__CONSIGNE__. Reproduisez fidèlement le passage du texte sur le déterminisme génétique, depuis « On naît pédophile » jusqu'à « que les autres. » inclus.

__TEXTE RETENU__.

——————————

Une affaire de programme (génétique)
On naît pédophile ou suicidaire : à plusieurs reprises, Nicolas Sarkozy a exprimé sa croyance dans le déterminisme génétique. Selon ce principe, ce sont nos gènes qui commandent ce que nous allons devenir. Des personnes se suicideraient parce qu’elles ont un terrain favorable, une forme de fragilité qui les expose plus au suicide que les autres.
Ces déclarations ont été vivement critiquées par d’autres candidats et des scientifiques comme Axel Khan. "La vision d'un gène commandant un comportement complexe tel que ceux conduisant à l'agressivité, à la violence, à la délinquance, à la dépression profonde avec dérive suicidaire, est ridicule et fausse". a ainsi écrit ce généticien dans l’hebdomadaire Marianne. L’existence éventuelle d’un gène du suicide, de l’agressivité ou de l’homosexualité divise régulièrement les scientifiques. Beaucoup jugent cette idée très simpliste… et bien commode pour éviter les questions gênantes. Ainsi, on ne se suiciderait pas parce que la société ou le monde du travail sont parfois très durs mais parce qu’on est « programmé » par nos gènes. Au-delà, on pourrait alors étudier les gènes de chacun et savoir s’il sera « normal » ou pas. Ce serait ignorer alors toute l’importance de l’éducation, de l’expérience de la vie, du partage et des rencontres avec les autres.

——————————

[Données recueillies]

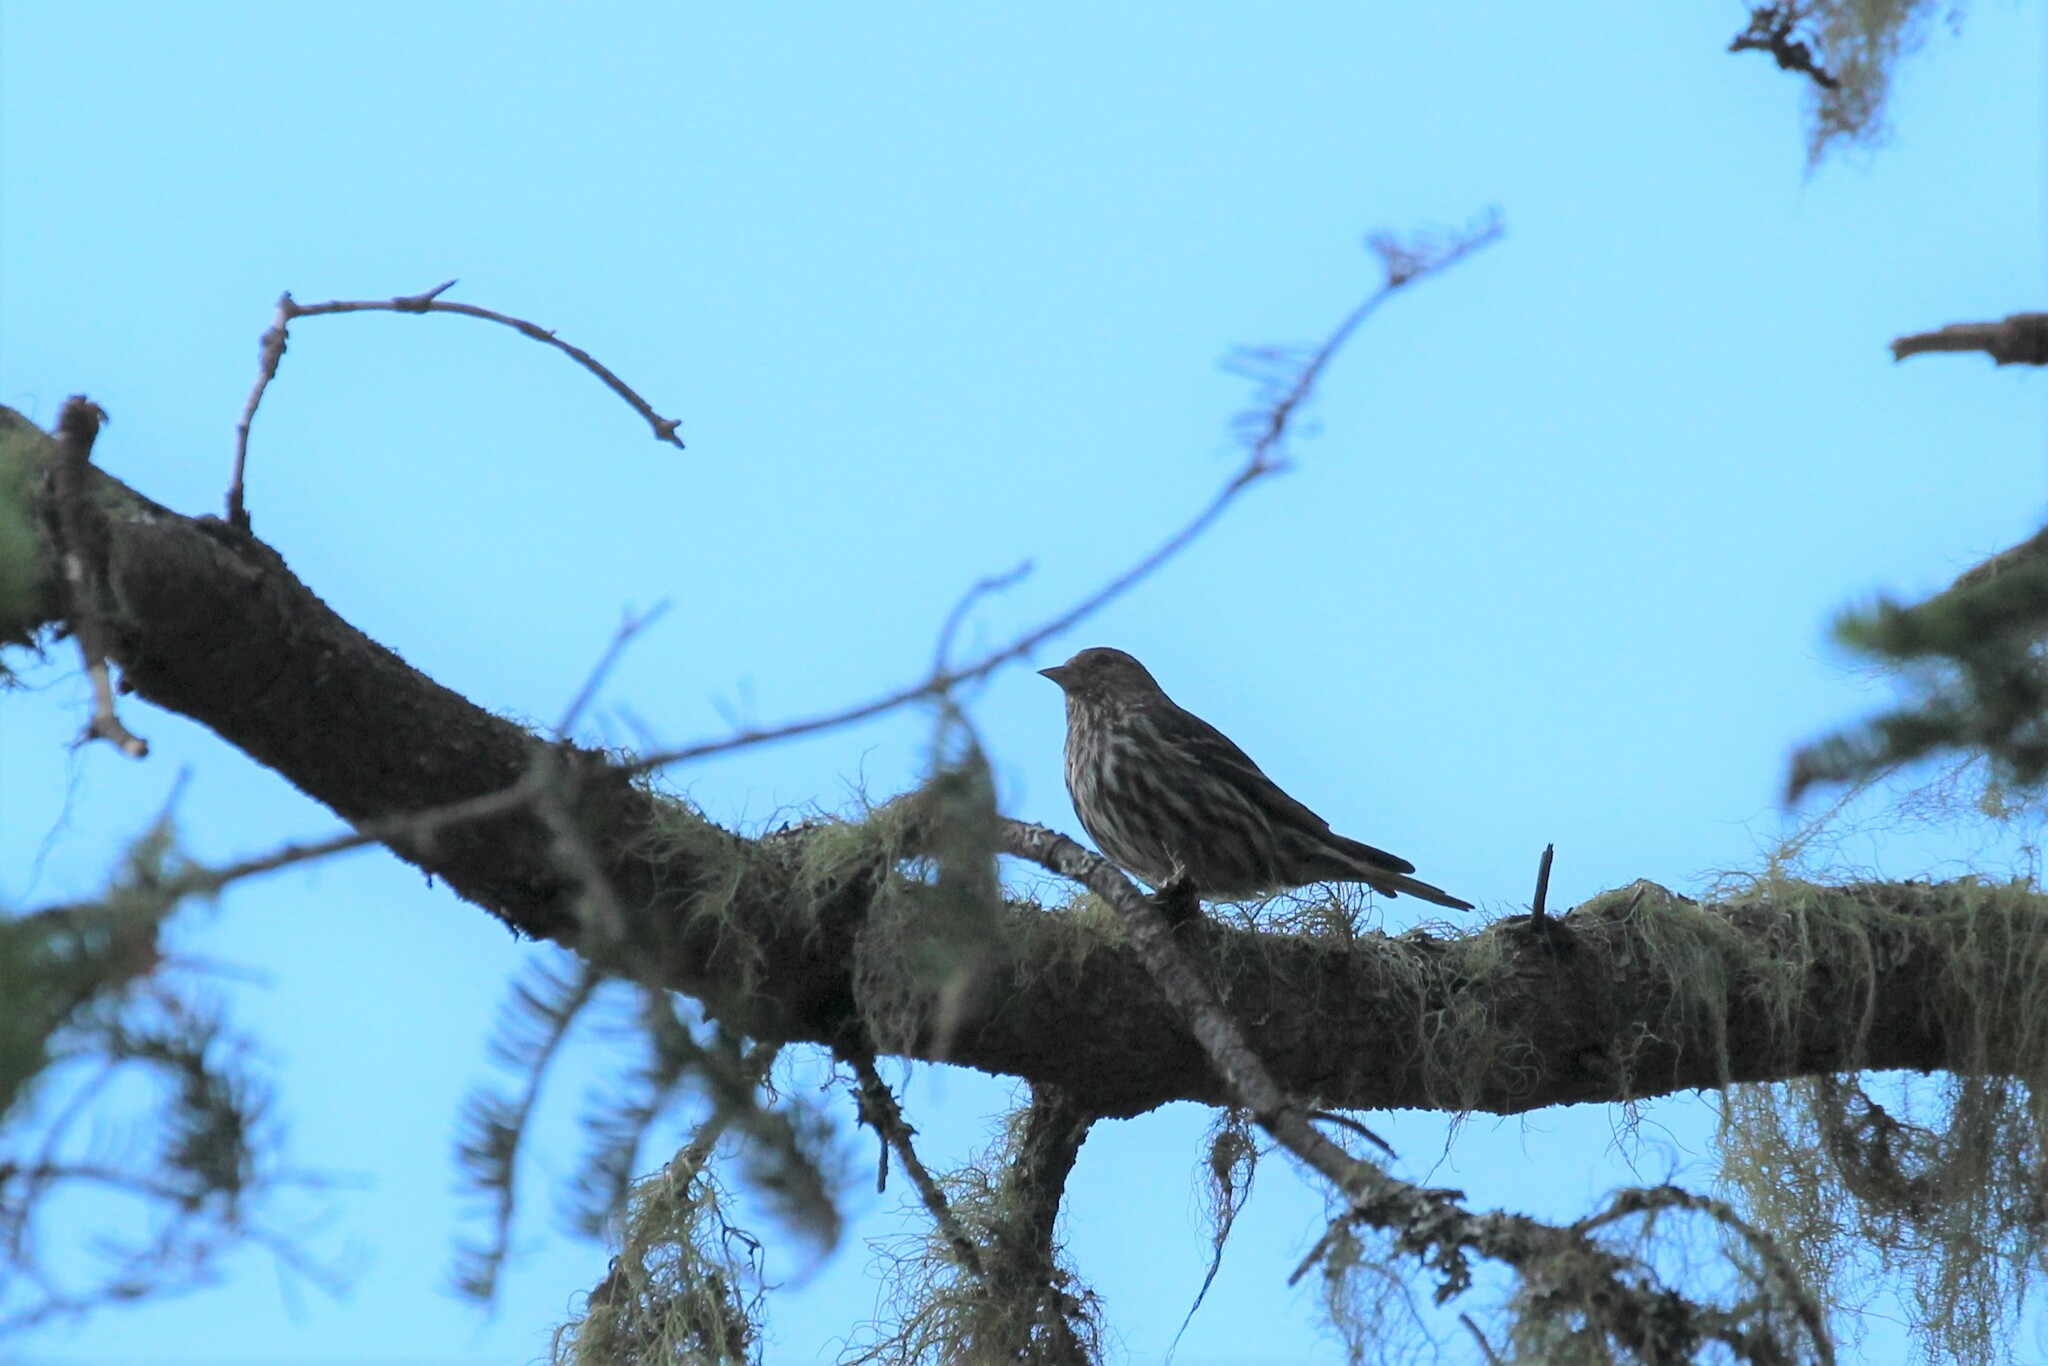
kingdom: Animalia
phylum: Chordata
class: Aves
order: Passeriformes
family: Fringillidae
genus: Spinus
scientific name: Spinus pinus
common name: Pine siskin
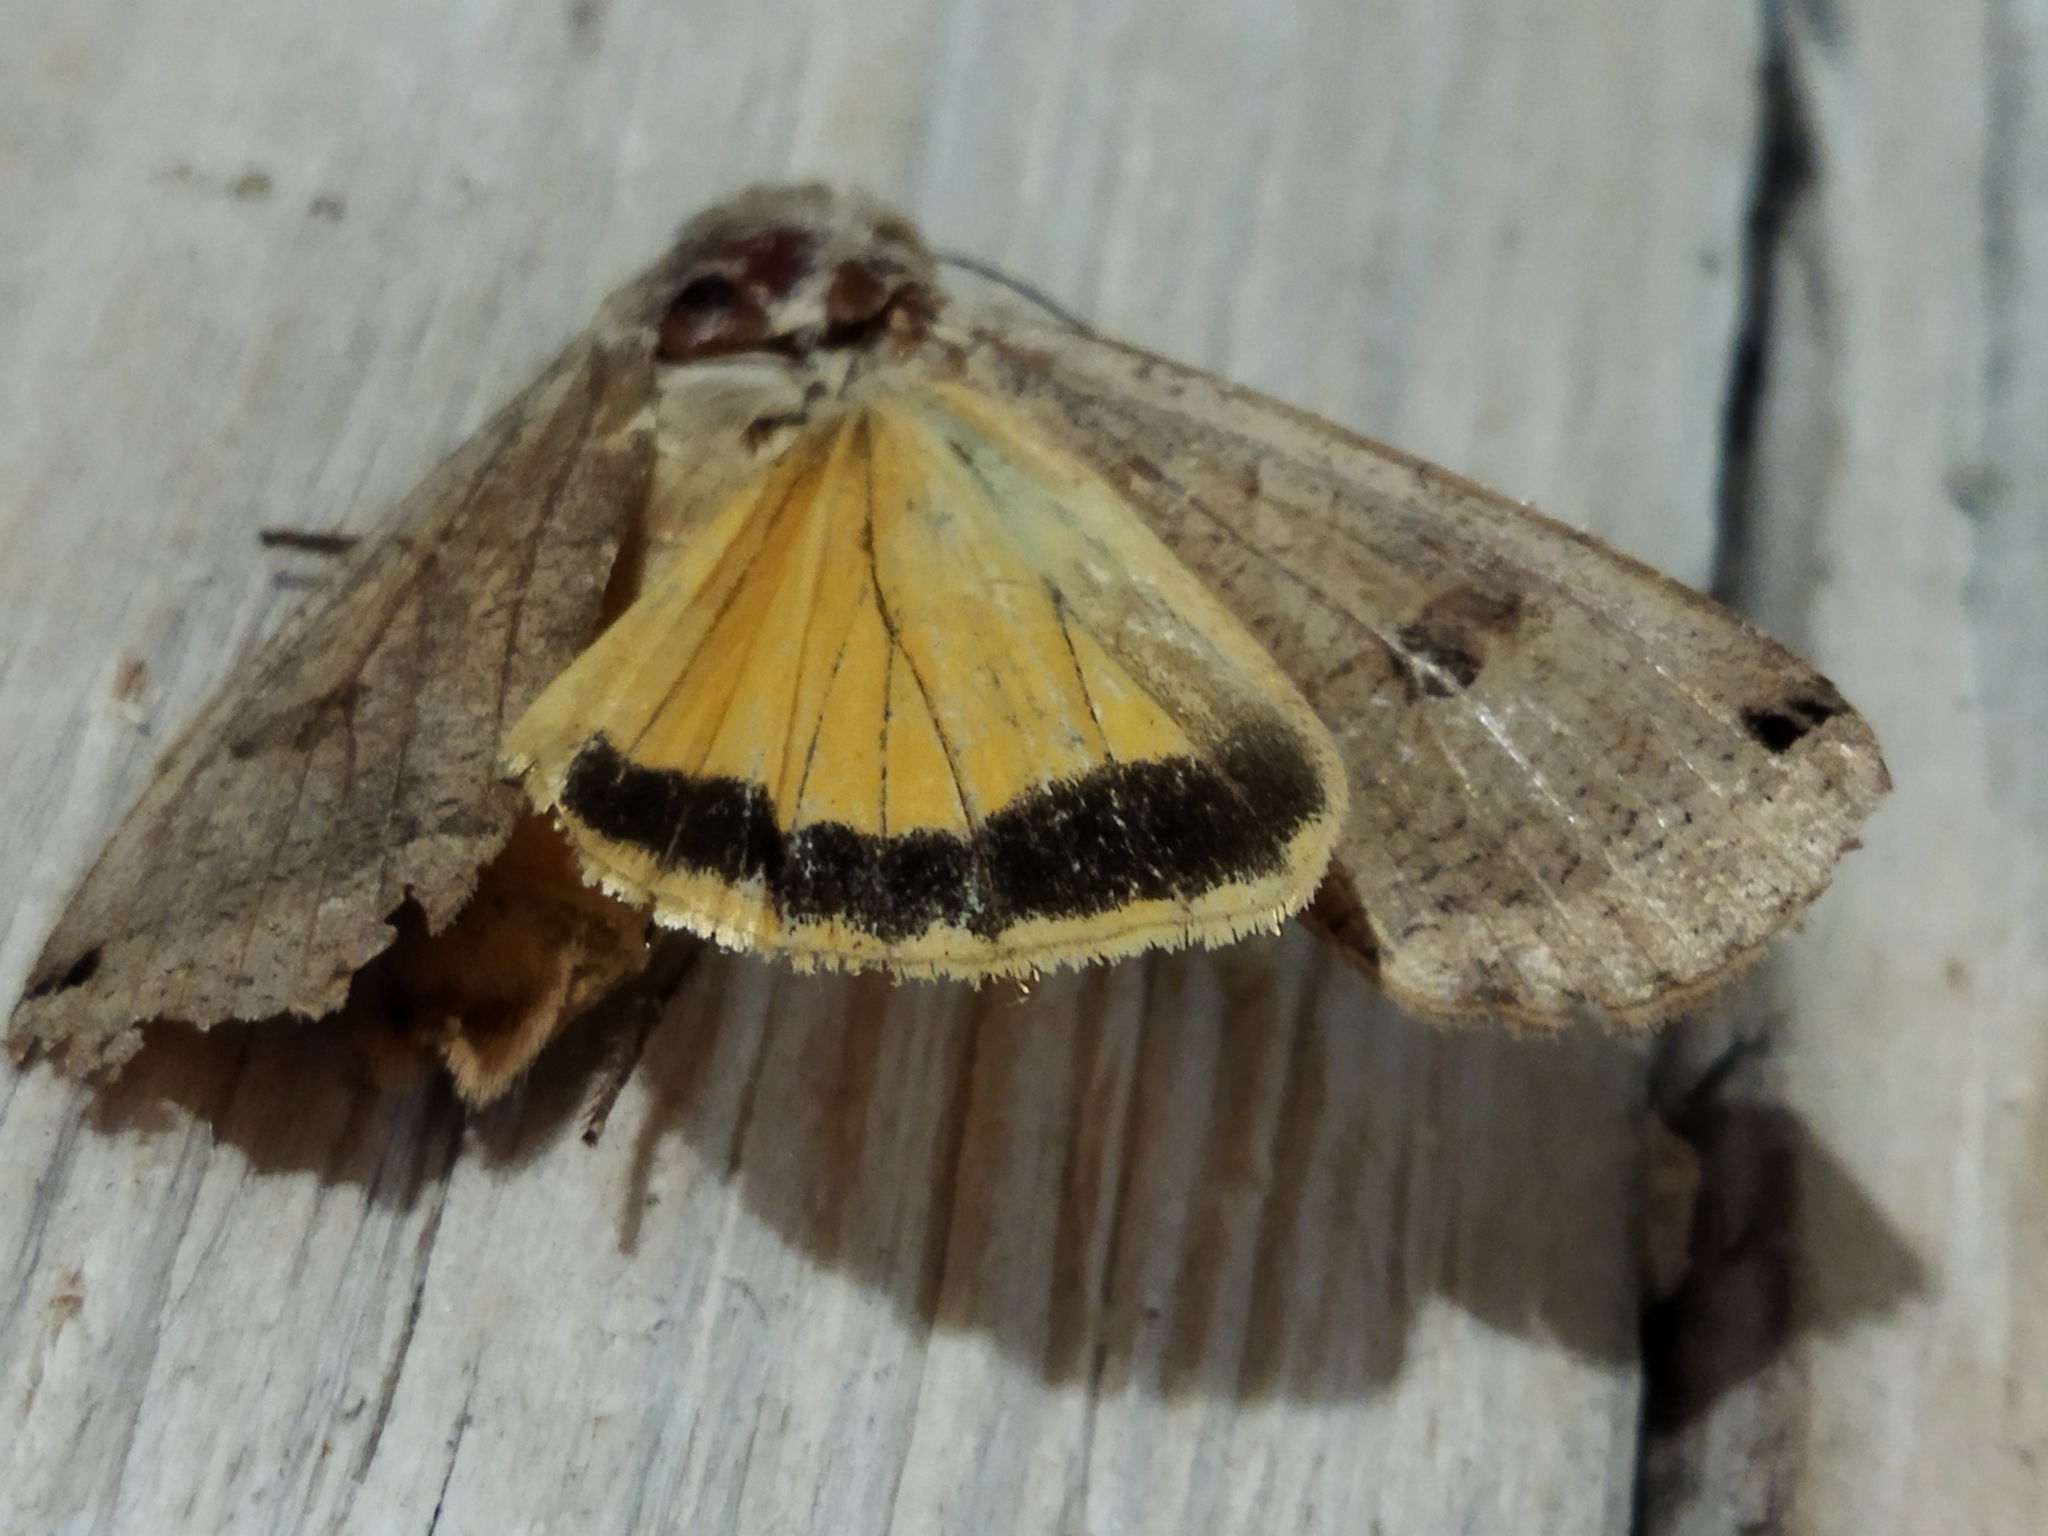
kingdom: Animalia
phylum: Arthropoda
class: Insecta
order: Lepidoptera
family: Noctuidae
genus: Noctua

——————————

__CORRIGÉ__.
On naît pédophile ou suicidaire : à plusieurs reprises, Nicolas Sarkozy a exprimé sa croyance dans le déterminisme génétique. Selon ce principe, ce sont nos gènes qui commandent ce que nous allons devenir. Des personnes se suicideraient parce qu’elles ont un terrain favorable, une forme de fragilité qui les expose plus au suicide que les autres.